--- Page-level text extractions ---
[Start of Attachment]

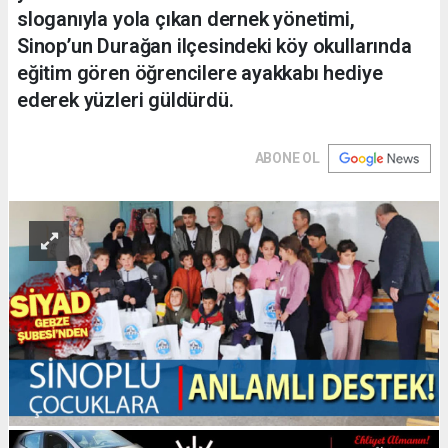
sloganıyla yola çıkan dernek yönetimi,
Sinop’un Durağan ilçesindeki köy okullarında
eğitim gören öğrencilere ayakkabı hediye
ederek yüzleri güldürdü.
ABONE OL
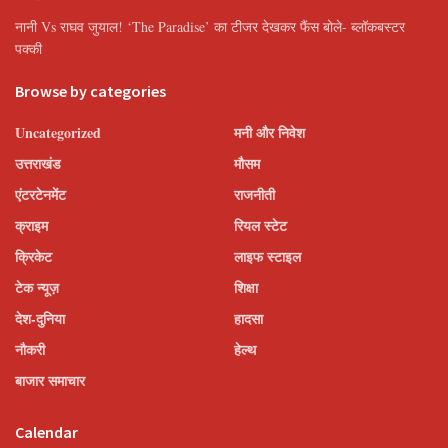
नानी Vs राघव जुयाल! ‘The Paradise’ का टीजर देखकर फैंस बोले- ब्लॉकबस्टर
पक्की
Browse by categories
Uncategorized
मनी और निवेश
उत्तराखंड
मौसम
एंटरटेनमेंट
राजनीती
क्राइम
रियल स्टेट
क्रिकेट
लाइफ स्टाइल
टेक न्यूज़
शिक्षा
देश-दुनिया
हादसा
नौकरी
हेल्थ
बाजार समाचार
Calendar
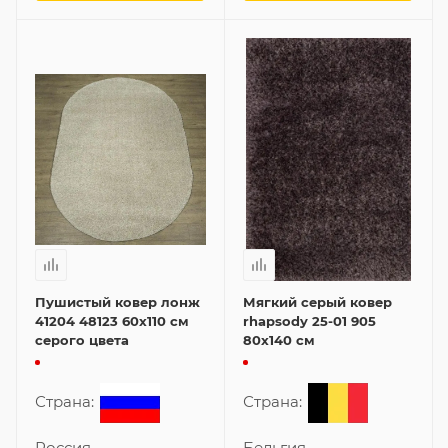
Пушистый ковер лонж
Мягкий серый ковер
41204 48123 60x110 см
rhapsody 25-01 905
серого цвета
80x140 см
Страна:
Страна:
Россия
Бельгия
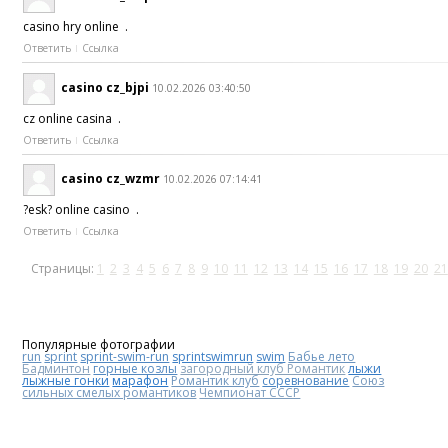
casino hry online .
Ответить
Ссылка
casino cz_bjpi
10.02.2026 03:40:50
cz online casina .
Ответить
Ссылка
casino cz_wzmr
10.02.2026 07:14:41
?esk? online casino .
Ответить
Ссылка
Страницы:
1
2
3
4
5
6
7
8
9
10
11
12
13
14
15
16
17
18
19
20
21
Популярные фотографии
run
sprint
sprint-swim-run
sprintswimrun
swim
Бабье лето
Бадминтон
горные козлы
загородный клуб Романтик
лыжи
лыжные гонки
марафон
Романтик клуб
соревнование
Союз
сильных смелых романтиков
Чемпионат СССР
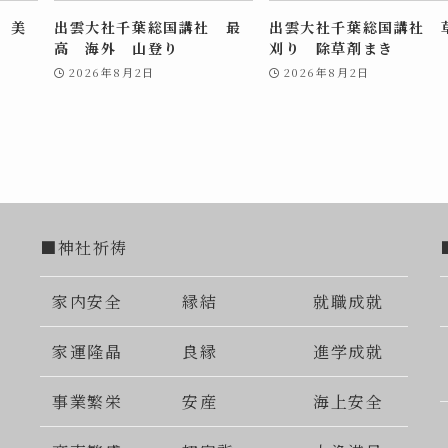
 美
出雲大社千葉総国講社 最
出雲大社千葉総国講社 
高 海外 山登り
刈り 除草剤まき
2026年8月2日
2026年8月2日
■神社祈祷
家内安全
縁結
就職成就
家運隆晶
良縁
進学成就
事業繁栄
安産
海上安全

[End of Attachment]

--- Exercise requirements ---
Which lines of the records above contain the word "ковер"? Copy each of them.

--- Output below ---
Пушистый ковер лонж
Мягкий серый ковер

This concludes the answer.